Please set out the lines as a Markdown table with the columns "Row" and "Line", one numbered row per line and no blank lines. Begin at the line that contains "### Analysis" and continue through the last line.

● Dataset records:
== == ==
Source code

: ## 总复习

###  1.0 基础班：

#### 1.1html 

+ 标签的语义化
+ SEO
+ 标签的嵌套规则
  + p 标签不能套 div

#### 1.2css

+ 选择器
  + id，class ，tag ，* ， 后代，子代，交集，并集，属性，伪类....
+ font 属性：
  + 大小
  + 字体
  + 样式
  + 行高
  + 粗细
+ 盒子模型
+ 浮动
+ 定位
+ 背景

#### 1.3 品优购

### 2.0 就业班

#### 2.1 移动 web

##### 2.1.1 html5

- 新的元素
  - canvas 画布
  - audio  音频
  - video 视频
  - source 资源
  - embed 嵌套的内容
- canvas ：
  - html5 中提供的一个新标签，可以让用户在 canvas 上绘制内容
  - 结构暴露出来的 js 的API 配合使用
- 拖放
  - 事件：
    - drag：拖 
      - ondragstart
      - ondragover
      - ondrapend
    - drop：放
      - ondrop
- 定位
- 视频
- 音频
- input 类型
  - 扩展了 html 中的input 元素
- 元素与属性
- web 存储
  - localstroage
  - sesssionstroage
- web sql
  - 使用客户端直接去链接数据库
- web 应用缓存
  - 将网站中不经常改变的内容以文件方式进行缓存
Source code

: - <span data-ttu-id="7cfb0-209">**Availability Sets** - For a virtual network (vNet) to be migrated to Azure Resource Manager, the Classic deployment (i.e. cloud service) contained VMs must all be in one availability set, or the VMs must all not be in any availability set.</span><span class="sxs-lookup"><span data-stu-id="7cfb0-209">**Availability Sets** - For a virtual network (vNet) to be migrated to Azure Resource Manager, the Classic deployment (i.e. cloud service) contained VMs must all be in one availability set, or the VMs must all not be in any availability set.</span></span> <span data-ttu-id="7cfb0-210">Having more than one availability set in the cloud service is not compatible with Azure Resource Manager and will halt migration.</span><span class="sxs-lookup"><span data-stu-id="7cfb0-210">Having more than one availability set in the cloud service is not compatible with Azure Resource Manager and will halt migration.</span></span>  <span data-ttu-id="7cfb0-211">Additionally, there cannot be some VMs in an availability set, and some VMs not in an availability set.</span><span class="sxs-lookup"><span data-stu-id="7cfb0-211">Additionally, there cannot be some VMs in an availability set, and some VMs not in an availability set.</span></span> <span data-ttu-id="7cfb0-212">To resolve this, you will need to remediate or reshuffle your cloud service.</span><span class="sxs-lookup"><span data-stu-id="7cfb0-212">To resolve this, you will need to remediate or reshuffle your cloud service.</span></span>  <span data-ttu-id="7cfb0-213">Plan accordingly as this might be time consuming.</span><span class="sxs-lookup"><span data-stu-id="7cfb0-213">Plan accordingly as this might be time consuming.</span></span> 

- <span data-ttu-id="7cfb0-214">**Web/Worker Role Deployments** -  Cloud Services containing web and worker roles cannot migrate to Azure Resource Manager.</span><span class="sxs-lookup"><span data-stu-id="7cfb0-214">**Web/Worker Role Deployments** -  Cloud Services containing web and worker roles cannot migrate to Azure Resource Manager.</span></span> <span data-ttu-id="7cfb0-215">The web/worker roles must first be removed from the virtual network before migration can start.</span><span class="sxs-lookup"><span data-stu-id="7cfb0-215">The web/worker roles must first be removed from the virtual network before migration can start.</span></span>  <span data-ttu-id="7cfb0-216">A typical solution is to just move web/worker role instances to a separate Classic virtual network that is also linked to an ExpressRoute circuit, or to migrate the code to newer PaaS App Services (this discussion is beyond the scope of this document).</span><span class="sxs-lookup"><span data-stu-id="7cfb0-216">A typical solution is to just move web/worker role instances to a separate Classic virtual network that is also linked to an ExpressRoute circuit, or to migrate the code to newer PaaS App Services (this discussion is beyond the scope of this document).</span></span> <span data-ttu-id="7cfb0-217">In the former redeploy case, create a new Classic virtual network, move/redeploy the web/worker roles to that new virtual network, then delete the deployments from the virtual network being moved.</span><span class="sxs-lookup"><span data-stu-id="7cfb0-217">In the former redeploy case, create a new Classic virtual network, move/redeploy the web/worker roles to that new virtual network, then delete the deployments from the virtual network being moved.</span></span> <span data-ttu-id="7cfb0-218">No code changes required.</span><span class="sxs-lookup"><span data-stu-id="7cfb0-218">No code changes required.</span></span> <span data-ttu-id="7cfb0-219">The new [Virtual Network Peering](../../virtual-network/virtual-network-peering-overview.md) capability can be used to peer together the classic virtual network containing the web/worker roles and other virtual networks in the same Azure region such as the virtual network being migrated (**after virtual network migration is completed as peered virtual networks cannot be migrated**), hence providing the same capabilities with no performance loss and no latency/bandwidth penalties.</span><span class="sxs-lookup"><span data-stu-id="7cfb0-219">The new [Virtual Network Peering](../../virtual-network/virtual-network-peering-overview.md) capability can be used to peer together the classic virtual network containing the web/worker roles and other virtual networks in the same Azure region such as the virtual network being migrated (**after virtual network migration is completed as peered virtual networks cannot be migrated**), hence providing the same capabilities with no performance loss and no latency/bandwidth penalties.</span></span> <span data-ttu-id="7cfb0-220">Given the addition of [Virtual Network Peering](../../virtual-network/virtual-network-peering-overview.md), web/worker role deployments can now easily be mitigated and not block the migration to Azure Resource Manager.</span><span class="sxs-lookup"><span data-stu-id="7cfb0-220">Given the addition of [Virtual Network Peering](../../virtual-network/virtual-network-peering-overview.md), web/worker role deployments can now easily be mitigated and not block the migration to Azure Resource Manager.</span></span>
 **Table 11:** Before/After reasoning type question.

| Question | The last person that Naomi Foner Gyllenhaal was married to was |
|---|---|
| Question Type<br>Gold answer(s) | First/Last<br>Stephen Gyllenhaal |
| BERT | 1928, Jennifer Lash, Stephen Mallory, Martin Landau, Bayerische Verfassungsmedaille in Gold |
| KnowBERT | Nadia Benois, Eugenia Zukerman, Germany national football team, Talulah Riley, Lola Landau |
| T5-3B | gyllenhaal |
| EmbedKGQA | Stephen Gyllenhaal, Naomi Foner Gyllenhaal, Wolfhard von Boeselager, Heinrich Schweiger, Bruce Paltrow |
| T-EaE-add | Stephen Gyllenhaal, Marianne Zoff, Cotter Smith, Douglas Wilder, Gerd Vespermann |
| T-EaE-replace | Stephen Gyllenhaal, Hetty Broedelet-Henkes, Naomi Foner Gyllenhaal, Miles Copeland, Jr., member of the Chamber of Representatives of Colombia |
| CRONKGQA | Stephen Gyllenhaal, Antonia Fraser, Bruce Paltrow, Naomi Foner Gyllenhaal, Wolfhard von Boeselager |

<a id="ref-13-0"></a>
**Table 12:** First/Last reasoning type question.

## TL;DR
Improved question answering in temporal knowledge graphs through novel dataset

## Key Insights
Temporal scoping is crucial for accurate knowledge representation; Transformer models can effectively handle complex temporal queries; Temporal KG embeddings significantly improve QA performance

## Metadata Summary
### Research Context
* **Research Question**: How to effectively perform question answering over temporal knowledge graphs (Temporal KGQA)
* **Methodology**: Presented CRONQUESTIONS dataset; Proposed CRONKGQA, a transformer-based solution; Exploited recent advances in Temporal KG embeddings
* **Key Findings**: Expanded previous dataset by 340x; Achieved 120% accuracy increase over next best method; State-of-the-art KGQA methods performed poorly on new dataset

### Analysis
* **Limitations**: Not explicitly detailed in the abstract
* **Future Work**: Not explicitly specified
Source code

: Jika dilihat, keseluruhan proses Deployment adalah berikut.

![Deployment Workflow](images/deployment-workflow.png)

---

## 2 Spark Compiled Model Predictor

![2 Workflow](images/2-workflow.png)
== == ==
● Final answer:
| Row | Line |
|---|---|
| 1 | ### Analysis |
| 2 | * **Limitations**: Not explicitly detailed in the abstract |
| 3 | * **Future Work**: Not explicitly specified |
| 4 | Source code |
| 5 | : Jika dilihat, keseluruhan proses Deployment adalah berikut. |
| 6 | ![Deployment Workflow](images/deployment-workflow.png) |
| 7 | --- |
| 8 | ## 2 Spark Compiled Model Predictor |
| 9 | ![2 Workflow](images/2-workflow.png) |